● Text excerpt

Take 2 also includes a fix set that was too late for the 4.2 cycle.
 
 As we had a lot of tools and docs work in this set, I have broken those
 out into their own categories in this description.
 
 Fixes from the pull request '4th set of IIO fixes for the 4.2 cycle'.
 * Poll functions for both event chardev and the buffer one were returning
   negative error codes (via a positive value).
 * A recent change to lsiio adding some error handling that was wrong and
   stopped the tool working.
 * bmg160 was missing some dependencies in Kconfig
 * berlin2-adc had a misshandled register (wrote a value rather than a bitmap)
 
 New device support
 * TI opt3001 light sensor
 * TXC PA12 ALS and proximity sensor.
 * mcp3301 ADC support (in mcp320x driver)
 * ST lsm303agr accelerometer and magnetometer drivers (plus some st-sensors
   common support to allow different WHOAMI register addresses, devices with
   fixed scale and allow interrupt equiped magnetometers).
 * ADIS16305, ADIS16367, ADIS16445IMUs (in the adis16400 driver)
 * ADIS16266 gyro (in the adis16260 driver)
 * ADIS16137 gyro (in the adis16136 driver)
 
 New functionality
 * mmc35240 DT bindings.
 * Inverse unit conversion macros to aid handing of values written to sysfs
   attributes.
 
 Core cleanup
 * Forward declaration of struct iio_trigger to avoid a compile warning.
 
 Driver cleanup / fixes
 * mxs-lradc
   - Clarify which parts are supported.
   - Fix spelling erorrs.
   - Missing/extra includes
   - reorder includes
   - add datasheet name listings for all usable channels (to allow them
     to be bound by name from consumer drivers)
 * acpi-als - add some function prefixes as per general iio style.
 * bmc150_magn - replace a magic value with the existing define.
 * vf610 - determine possible sample frequencies taking into account the
   electrical characteristics (defining a minimum sample time)

● Provided information
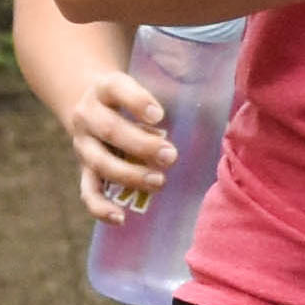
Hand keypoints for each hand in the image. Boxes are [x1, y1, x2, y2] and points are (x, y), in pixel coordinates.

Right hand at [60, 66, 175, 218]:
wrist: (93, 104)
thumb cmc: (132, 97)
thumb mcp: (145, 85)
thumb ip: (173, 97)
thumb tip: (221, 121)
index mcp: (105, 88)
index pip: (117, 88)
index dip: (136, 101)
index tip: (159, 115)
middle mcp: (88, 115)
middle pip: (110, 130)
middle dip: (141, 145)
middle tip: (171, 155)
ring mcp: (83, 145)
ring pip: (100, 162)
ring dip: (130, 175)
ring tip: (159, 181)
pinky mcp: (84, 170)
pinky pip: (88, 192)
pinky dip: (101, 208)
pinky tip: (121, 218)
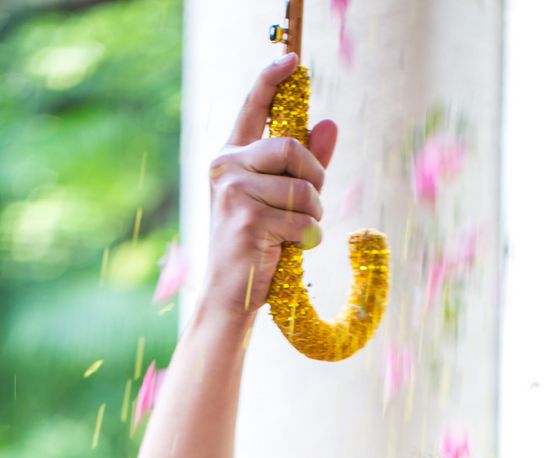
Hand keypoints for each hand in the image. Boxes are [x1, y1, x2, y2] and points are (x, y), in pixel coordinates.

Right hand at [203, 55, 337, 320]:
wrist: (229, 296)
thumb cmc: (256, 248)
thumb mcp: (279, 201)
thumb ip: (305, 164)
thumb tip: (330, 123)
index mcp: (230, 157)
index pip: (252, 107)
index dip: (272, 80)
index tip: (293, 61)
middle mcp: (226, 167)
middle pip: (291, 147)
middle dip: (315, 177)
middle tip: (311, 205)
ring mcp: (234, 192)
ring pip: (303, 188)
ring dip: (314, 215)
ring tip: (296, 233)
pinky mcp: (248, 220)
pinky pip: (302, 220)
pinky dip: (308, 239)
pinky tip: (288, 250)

● Instructions to follow
From the IIO change notes, return the stretch from "Take 2 also" through "in this description." word for word. The rows have nothing to do with what you're asked to do here.

● Response to the exercise
Take 2 also includes a fix set that was too late for the 4.2 cycle.
 
 As we had a lot of tools and docs work in this set, I have broken those
 out into their own categories in this description.